Scan the records for the word "fruit". Report each line where it occurs.

Box coordinate transitions:
------------
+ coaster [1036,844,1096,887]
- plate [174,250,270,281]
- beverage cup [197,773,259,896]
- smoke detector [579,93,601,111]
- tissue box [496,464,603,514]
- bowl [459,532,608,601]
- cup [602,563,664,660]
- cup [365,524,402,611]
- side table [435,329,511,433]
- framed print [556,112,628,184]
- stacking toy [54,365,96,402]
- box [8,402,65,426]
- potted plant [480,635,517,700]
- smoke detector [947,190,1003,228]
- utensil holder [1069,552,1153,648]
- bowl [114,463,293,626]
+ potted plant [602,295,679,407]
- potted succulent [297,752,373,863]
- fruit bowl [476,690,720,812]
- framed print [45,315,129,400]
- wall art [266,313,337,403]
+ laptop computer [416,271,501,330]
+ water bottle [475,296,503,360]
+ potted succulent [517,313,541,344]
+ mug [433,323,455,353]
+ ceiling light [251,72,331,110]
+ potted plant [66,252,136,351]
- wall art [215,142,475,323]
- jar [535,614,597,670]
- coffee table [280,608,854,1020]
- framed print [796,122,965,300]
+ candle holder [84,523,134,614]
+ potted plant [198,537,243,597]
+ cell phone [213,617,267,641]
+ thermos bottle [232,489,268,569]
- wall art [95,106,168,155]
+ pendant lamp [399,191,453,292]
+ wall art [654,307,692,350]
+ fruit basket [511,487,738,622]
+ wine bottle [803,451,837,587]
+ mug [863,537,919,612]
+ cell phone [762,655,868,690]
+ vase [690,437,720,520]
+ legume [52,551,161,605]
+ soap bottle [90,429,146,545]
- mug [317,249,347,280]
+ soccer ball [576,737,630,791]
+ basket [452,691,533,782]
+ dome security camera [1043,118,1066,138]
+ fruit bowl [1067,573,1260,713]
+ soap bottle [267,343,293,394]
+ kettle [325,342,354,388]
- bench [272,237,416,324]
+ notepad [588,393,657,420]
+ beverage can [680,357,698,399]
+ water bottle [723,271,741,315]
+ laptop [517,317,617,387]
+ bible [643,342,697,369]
------------
ANSWER SPACE:
- fruit bowl [476,690,720,812]
+ fruit basket [511,487,738,622]
+ fruit bowl [1067,573,1260,713]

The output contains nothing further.